- **What to produce**
Among the lines below, output only those between the line holding "right elbow: (242, 239)" and the line holding "right back paw: (1270, 580)", inclusive, exactly as written and with no pictures.
◇ ◇ ◇ ◇ ◇ ◇ ◇
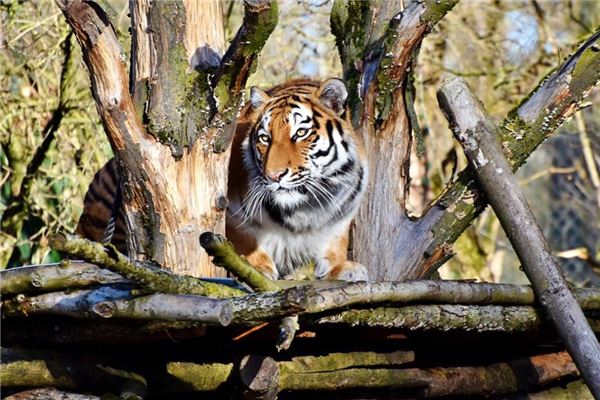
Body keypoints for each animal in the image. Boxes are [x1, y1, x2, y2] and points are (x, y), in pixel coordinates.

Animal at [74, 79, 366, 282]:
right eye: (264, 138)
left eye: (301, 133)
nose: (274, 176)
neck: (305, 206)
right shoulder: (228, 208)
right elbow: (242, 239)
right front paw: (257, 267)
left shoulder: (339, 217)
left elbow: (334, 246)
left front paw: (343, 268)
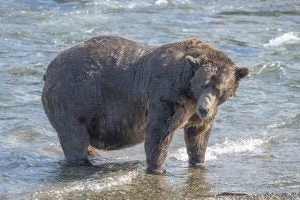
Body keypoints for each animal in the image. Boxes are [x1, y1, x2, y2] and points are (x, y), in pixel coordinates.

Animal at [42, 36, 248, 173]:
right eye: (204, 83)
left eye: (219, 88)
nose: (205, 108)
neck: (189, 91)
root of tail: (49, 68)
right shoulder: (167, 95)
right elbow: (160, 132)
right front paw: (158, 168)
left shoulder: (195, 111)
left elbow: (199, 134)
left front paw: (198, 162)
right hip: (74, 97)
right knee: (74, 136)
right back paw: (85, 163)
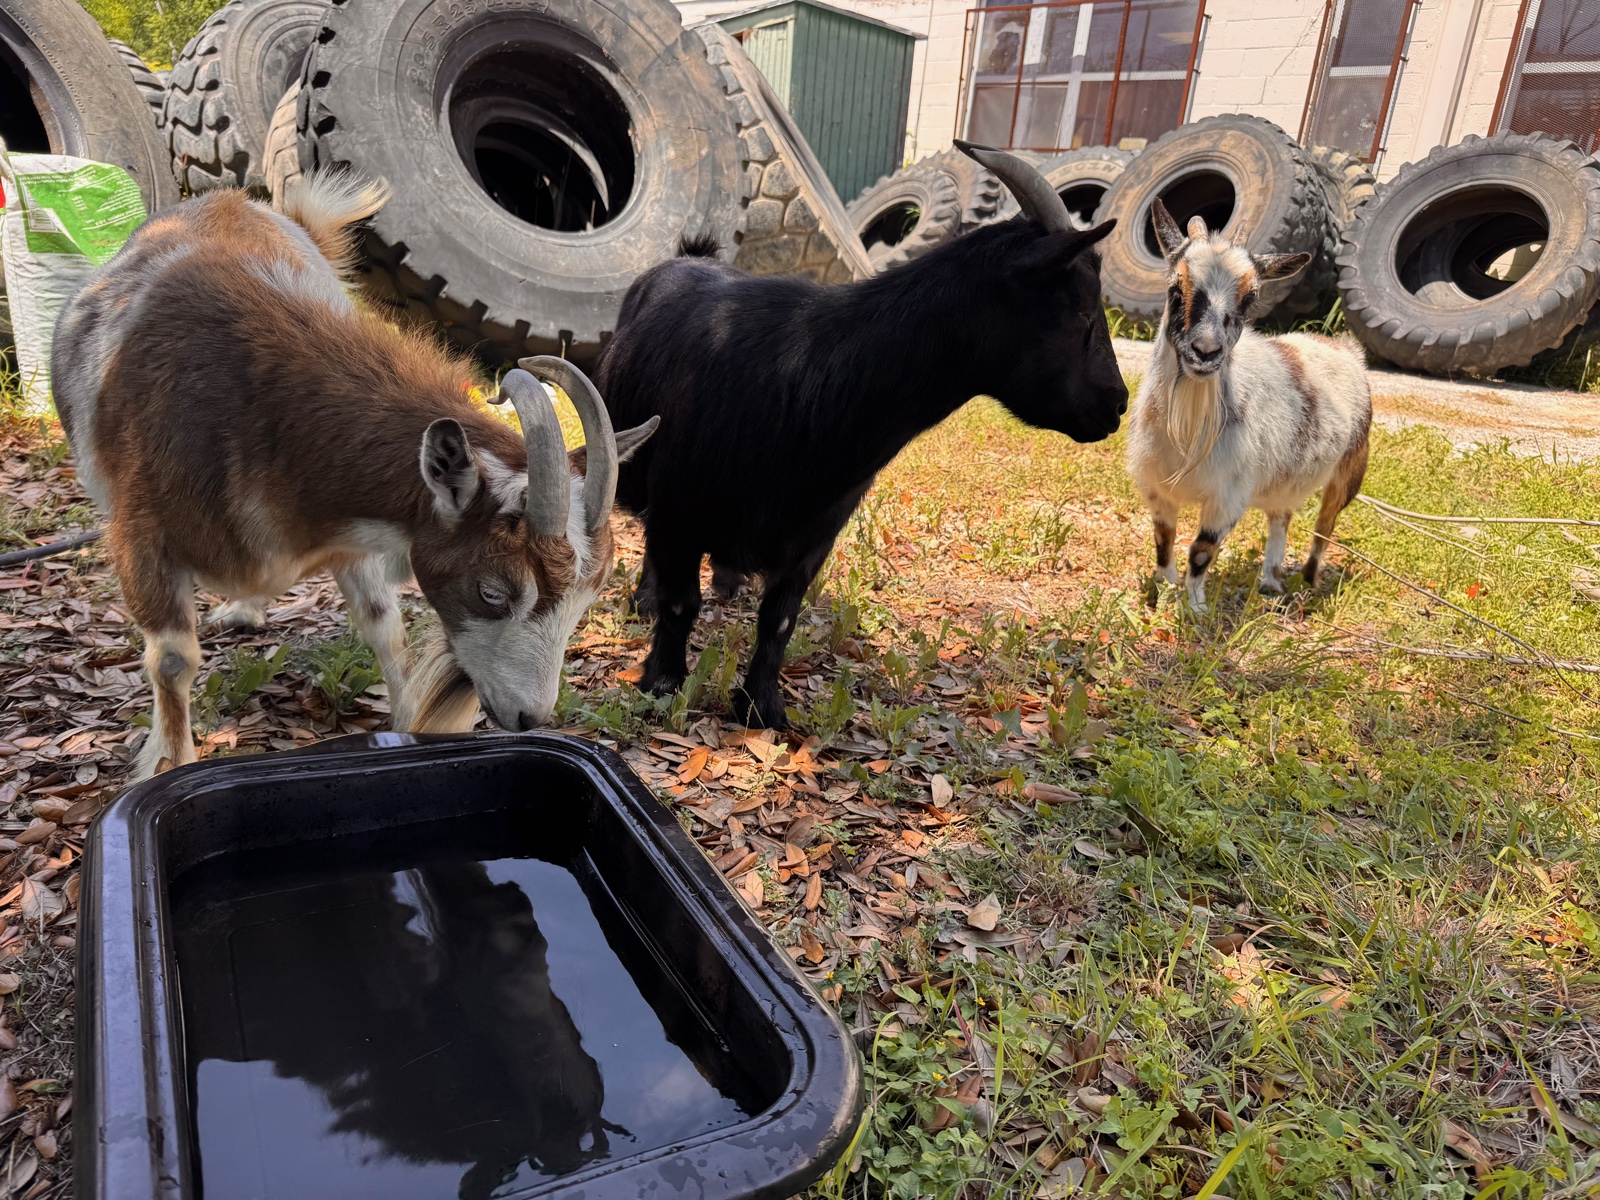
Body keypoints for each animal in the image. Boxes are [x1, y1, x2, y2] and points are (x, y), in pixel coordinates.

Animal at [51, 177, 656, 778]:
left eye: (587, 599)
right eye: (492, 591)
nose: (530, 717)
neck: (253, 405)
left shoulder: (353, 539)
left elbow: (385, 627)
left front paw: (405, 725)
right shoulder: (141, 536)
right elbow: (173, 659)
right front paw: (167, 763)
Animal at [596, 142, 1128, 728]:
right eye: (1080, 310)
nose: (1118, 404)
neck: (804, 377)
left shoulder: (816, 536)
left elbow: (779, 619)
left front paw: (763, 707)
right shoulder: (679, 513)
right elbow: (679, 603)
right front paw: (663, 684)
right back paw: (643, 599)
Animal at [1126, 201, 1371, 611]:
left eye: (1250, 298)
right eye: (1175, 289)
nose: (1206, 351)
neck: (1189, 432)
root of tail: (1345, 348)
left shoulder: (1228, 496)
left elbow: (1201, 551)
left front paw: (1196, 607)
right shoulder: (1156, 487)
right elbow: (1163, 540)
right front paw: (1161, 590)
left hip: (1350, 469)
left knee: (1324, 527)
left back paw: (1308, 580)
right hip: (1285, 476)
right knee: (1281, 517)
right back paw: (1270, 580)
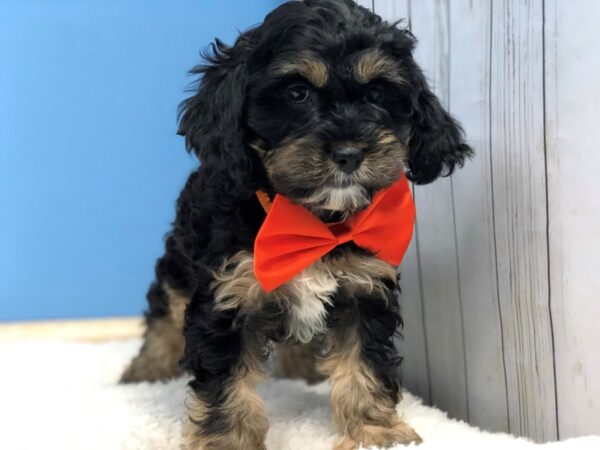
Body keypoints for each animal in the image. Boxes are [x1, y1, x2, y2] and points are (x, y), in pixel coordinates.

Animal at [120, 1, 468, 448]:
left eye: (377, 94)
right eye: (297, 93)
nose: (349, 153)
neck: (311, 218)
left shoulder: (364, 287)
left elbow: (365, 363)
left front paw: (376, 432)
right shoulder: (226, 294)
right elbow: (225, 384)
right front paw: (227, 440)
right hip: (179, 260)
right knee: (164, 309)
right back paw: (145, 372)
◇ ◇ ◇ ◇ ◇ ◇ ◇
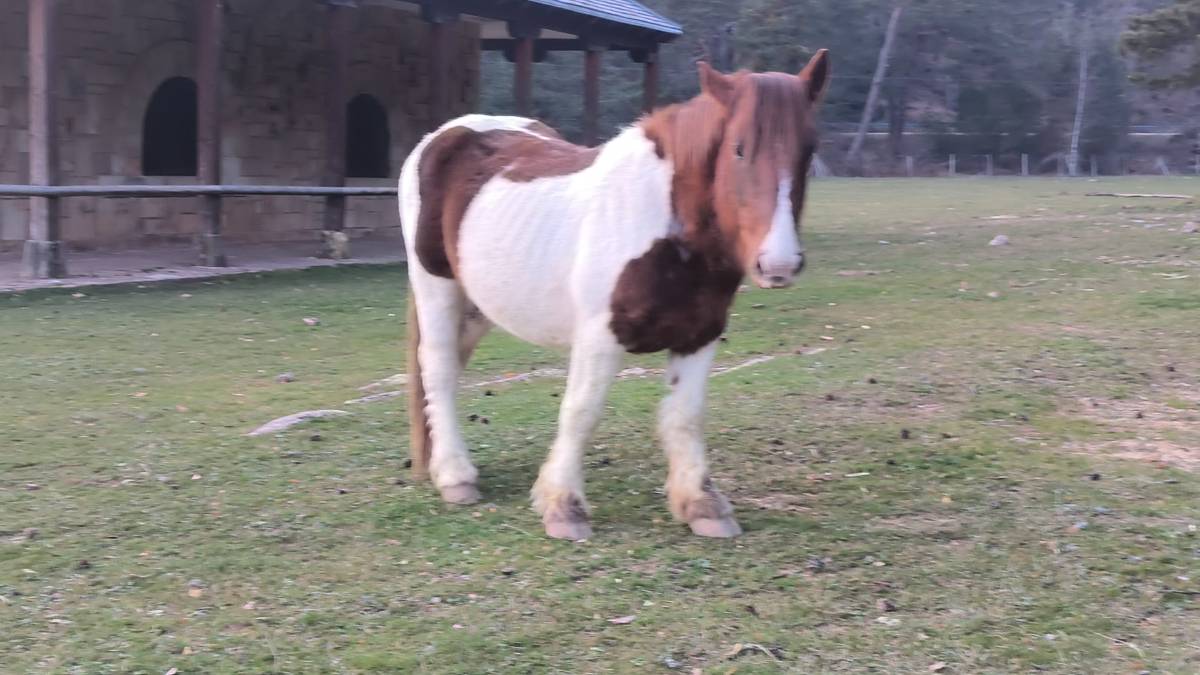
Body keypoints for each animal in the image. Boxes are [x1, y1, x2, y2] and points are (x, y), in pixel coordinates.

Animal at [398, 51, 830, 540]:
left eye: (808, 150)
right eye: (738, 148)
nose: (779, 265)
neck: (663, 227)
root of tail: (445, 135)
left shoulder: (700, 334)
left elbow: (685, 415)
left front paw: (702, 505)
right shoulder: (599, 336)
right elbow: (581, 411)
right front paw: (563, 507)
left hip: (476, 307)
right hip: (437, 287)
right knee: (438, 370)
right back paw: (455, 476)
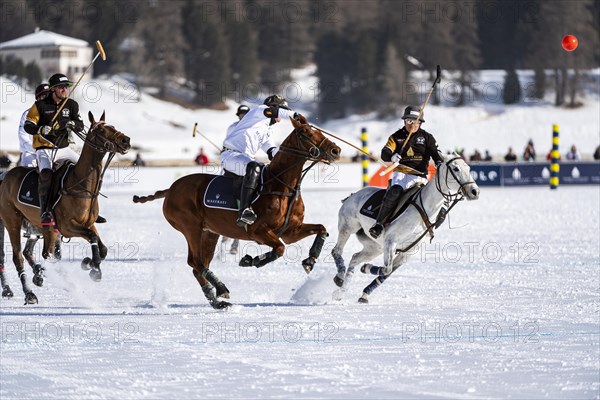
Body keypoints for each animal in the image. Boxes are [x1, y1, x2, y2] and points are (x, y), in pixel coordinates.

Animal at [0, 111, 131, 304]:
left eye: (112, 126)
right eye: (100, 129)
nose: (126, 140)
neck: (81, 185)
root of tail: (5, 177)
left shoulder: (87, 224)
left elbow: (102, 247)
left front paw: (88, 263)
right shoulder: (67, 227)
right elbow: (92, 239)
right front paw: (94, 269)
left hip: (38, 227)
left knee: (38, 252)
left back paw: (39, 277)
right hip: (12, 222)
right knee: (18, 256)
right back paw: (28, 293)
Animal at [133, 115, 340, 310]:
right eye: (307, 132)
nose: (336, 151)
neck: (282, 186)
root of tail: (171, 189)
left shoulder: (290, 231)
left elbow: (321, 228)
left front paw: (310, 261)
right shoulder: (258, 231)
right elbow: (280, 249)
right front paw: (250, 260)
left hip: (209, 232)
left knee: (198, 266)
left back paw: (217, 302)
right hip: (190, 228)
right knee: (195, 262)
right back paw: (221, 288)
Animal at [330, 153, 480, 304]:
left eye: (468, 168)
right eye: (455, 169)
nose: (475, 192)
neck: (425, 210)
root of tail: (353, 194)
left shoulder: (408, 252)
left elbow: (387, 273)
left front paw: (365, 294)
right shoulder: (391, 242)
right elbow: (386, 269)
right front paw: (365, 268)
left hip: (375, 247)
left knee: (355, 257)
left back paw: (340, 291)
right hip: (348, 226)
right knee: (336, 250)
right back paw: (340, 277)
◇ ◇ ◇ ◇ ◇ ◇ ◇
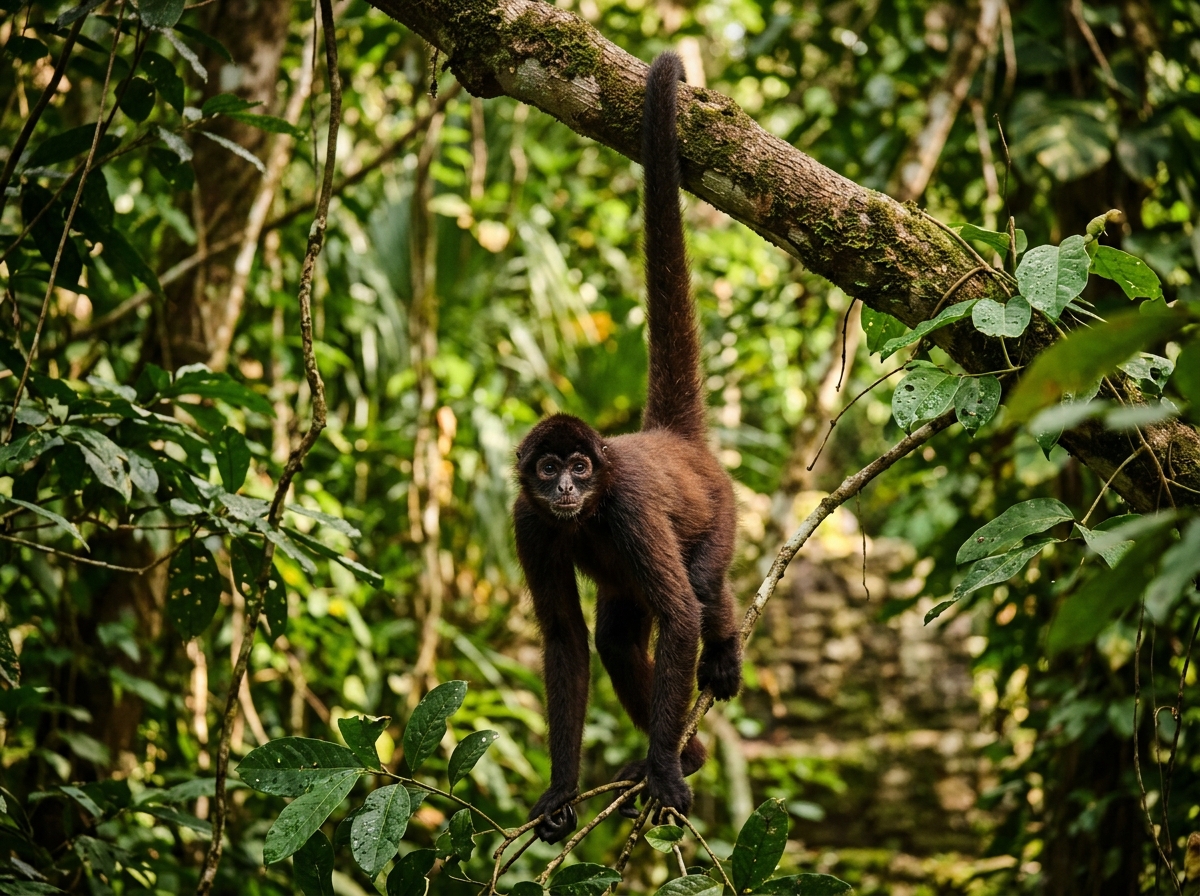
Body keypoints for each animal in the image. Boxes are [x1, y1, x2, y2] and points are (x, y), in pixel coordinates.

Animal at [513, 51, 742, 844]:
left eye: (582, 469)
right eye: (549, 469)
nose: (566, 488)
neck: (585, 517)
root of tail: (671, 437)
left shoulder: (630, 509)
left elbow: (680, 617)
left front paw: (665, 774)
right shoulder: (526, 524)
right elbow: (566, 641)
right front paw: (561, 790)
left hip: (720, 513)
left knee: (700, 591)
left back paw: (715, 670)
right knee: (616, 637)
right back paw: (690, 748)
◇ ◇ ◇ ◇ ◇ ◇ ◇
- **Task output**
right elbow: (242, 239)
right front paw: (257, 267)
left shoulder: (339, 217)
left elbow: (334, 246)
left front paw: (343, 268)
Body keypoints for each animal in the image. Boxes are [x1, y1, x2, y2] and points are (x, y), in pixel coordinates.

Animal at [42, 36, 248, 173]:
right eye: (204, 83)
left eye: (219, 88)
nose: (205, 108)
neck: (189, 91)
root of tail: (49, 68)
right shoulder: (167, 95)
right elbow: (160, 132)
right front paw: (158, 168)
left shoulder: (195, 111)
left elbow: (199, 134)
left front paw: (198, 162)
right hip: (74, 97)
right knee: (74, 136)
right back paw: (85, 163)
Body keypoints for each animal in the image. Boxes are [x1, y1, x2, y2] and points are (x, y), in pixel coordinates.

Animal at [51, 177, 656, 778]:
left eye: (587, 599)
right eye: (492, 591)
nose: (530, 717)
neck: (253, 405)
left shoulder: (353, 539)
left elbow: (385, 627)
left front paw: (405, 725)
right shoulder: (141, 536)
right elbow: (173, 659)
right front paw: (167, 763)
Animal at [596, 142, 1128, 728]:
right eye: (1080, 310)
nose: (1118, 404)
neck: (804, 377)
left shoulder: (816, 536)
left elbow: (779, 619)
left front paw: (763, 707)
right shoulder: (679, 513)
right elbow: (679, 603)
right front paw: (663, 684)
right back paw: (643, 599)
Animal at [1126, 201, 1371, 611]:
left eye: (1250, 298)
right eye: (1175, 289)
nose: (1206, 351)
neck: (1189, 432)
root of tail: (1345, 348)
left shoulder: (1228, 496)
left elbow: (1201, 551)
left front paw: (1196, 607)
right shoulder: (1156, 487)
right elbow: (1163, 540)
right front paw: (1161, 590)
left hip: (1350, 469)
left knee: (1324, 527)
left back paw: (1308, 580)
right hip: (1285, 476)
right knee: (1281, 517)
right back paw: (1270, 580)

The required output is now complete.